Problem to work on
Repeat exactly, and only, the lines from the one containing "#50 rst = 1;" through the end of the records.
──────── Available records
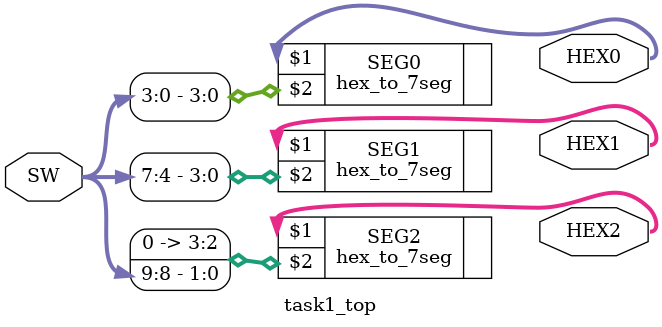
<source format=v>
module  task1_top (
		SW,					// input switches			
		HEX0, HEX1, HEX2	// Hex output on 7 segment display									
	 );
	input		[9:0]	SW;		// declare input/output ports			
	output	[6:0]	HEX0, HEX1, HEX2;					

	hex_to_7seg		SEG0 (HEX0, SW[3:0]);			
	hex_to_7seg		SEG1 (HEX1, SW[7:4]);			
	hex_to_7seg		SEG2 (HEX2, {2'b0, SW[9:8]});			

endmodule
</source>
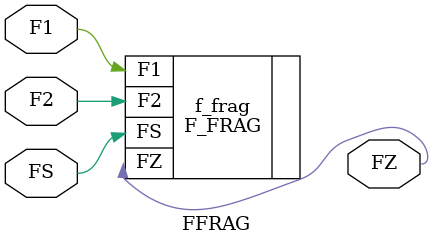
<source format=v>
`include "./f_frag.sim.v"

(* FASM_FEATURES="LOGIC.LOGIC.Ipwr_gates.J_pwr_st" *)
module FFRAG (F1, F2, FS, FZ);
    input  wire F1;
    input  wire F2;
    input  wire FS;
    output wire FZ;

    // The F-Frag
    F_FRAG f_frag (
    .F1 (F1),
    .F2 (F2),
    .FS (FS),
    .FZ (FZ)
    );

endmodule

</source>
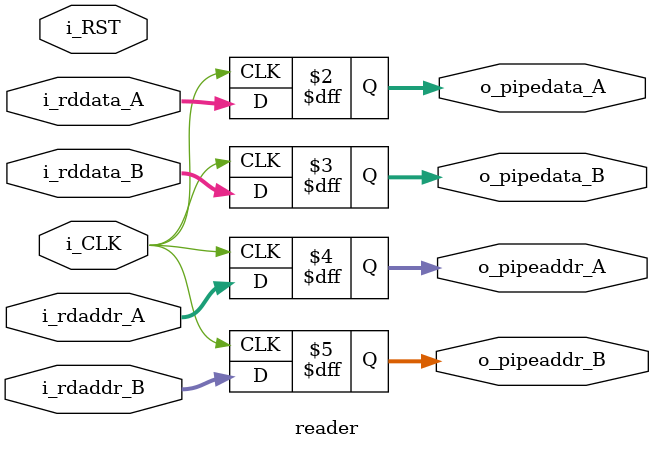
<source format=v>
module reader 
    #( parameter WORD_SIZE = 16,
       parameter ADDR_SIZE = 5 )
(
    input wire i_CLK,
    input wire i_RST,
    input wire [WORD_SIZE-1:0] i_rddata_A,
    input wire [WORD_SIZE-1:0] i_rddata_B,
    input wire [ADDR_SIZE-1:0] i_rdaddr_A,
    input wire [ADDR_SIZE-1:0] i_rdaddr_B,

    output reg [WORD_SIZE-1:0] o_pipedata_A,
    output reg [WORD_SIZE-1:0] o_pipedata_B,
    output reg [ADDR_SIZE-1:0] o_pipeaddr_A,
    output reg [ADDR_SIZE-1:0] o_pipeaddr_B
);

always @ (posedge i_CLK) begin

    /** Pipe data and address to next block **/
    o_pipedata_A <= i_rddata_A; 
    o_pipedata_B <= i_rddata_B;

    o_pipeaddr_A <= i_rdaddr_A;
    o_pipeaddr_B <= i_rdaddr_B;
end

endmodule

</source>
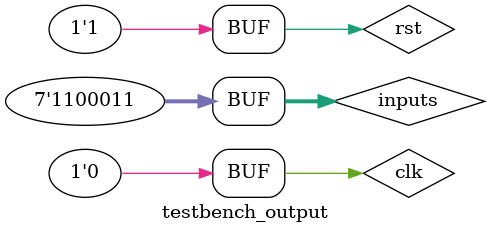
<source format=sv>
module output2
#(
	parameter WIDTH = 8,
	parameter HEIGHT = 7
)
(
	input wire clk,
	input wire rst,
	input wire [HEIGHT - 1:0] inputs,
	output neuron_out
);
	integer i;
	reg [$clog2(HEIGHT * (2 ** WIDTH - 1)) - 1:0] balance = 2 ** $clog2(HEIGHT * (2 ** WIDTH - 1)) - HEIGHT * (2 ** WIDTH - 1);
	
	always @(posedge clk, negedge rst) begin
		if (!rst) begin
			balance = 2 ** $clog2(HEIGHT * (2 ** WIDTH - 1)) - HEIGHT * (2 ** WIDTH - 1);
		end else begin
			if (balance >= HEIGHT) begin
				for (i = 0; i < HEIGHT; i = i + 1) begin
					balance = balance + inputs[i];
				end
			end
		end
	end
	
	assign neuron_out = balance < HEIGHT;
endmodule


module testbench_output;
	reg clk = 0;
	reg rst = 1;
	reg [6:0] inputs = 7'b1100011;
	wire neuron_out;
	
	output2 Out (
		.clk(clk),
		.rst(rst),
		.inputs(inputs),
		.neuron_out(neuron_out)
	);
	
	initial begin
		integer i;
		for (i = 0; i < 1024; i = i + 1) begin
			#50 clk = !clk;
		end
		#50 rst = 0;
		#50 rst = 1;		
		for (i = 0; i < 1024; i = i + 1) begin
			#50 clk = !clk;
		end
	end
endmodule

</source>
────────────────
Your response
		#50 rst = 1;		
		for (i = 0; i < 1024; i = i + 1) begin
			#50 clk = !clk;
		end
	end
endmodule

</source>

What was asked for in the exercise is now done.